===== Data records =====
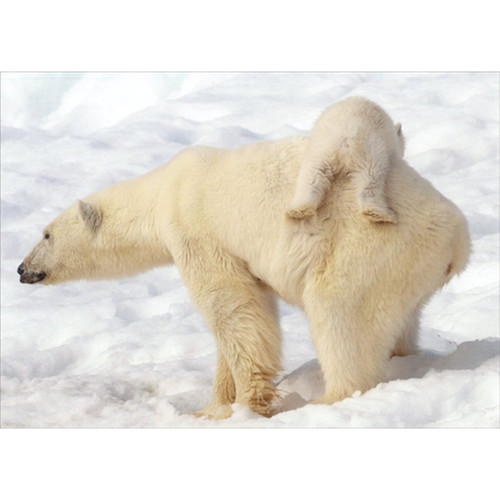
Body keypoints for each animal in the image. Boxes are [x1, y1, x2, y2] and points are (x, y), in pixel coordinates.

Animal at [288, 95, 404, 223]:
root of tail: (346, 135)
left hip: (322, 147)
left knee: (313, 174)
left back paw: (299, 210)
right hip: (368, 148)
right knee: (370, 178)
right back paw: (380, 214)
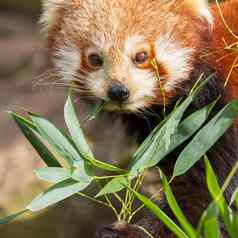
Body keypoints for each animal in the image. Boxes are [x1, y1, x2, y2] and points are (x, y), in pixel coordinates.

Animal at [40, 0, 237, 238]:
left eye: (141, 56)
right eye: (94, 58)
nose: (118, 91)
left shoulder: (217, 120)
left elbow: (208, 196)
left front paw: (133, 231)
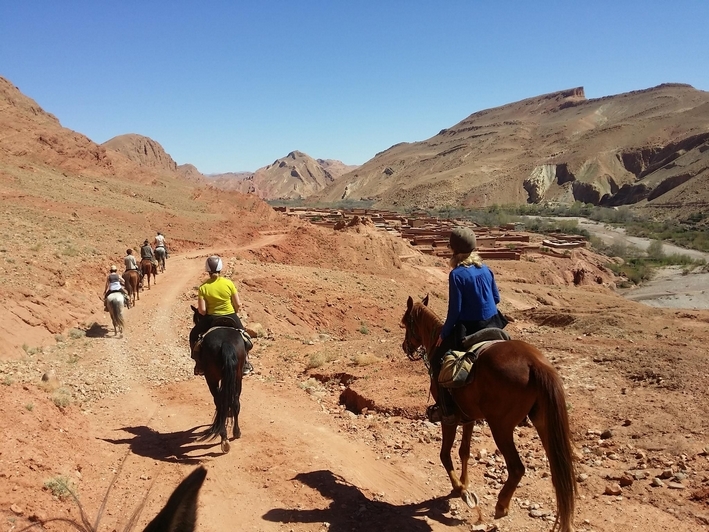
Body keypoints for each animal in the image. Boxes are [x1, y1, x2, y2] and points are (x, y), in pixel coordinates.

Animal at [191, 306, 246, 450]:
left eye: (196, 318)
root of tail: (225, 342)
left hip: (211, 378)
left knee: (220, 402)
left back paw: (224, 438)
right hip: (237, 376)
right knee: (235, 402)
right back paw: (236, 432)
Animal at [398, 296, 576, 532]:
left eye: (406, 324)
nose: (406, 347)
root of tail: (535, 363)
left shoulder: (449, 417)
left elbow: (445, 454)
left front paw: (461, 489)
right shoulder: (469, 416)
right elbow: (464, 451)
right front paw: (464, 483)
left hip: (501, 426)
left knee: (517, 468)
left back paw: (501, 506)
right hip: (543, 423)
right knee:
=====
→ Directions
Return, exactly as they stand, the lines from the opening line of the listing through the line with "left front paw: (133, 231)", both ends counted, and no pictures.

→ Reply to the exercise
Body keypoints for each animal in the image. Boxes are [x1, y1, x2, y2] and points are (x, y), in pixel coordinates.

Animal at [288, 95, 404, 223]:
root of tail: (346, 135)
left hip: (322, 147)
left knee: (313, 174)
left back paw: (299, 210)
right hip: (368, 148)
right knee: (370, 178)
right back paw: (380, 214)
Body keypoints for each animal in the image. Boxes are [x1, y1, x2, y2] and points are (x, y), in pixel coordinates.

Animal at [40, 0, 237, 238]:
left eye: (141, 56)
right eye: (94, 58)
nose: (118, 91)
left shoulder: (217, 120)
left elbow: (208, 196)
left front paw: (133, 231)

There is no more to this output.